Our marriages had come to a standstill very unexpectedly. He had years of healing under his belt. I was still in the middle of it. I was stuck in quicksand and he helped me get out. His patience was constant as he cut ropes and untangled me.

We had planned to get married at a rooftop restaurant in Los Angeles, with views of the skyline beyond the smog, to symbolize how we met and fell in love. However, exactly two weeks earlier, my mother was rushed to the emergency room with severe strokes. We flew back East with my brother and his wife.

Miraculously, my mother recovered but could not fly. We canceled the wedding. She insisted that we would still get married on the day we had planned: July 8th. It was July 7th.

Since my brother was getting married anyway, we thought: Why not get married on the plane? Fly back to Los Angeles from New Jersey, the same way we met but in reverse?

And we did it. Flying over Tulsa, Oklahoma.

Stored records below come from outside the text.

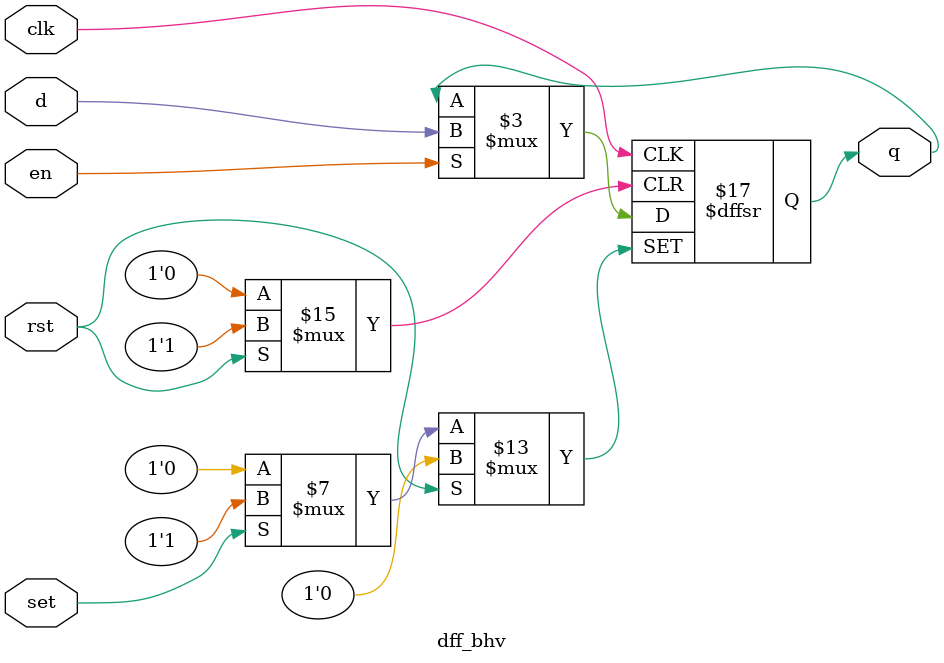
<source format=v>
module dff_bhv(d, clk, set, rst, en, q);

	input d, clk, set, rst, en;
	output reg q;
	
	always @(posedge clk or posedge set or posedge rst)
	begin
		if (set) q <= 1'b1;
		else begin
			if (rst) q<= 1'b0;
			else begin
				if (en) q <= d;
				else    q <= q;
			end
		end
	end
	
	
endmodule
</source>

United Airlines published a story in an in-flight magazine about our mid-air ceremony with the headline: “On This Flight, I'll Marry You.” Ring-sized steel hose clamps from the hardware store served as stand-in wedding bands. A flight attendant made a bouquet out of tissue paper.

“Do you believe in life after love?” Now yes, Cher. I finally got out of there.

The author is a writer and creative producer who directs the music documentary “Play That, Teo”. She is a recovering comedian, proudly from New Jersey and now residing in Los Angeles. She is on Instagram: @olanadigirolamo

Los Angeles Affairs chronicles the search for romantic love in all its glorious expressions in the Los Angeles area, and we want to hear your true story. We paid $400 for a published essay. Email [email protected]. You can find shipping guidelines. here. You can find previous columns. here.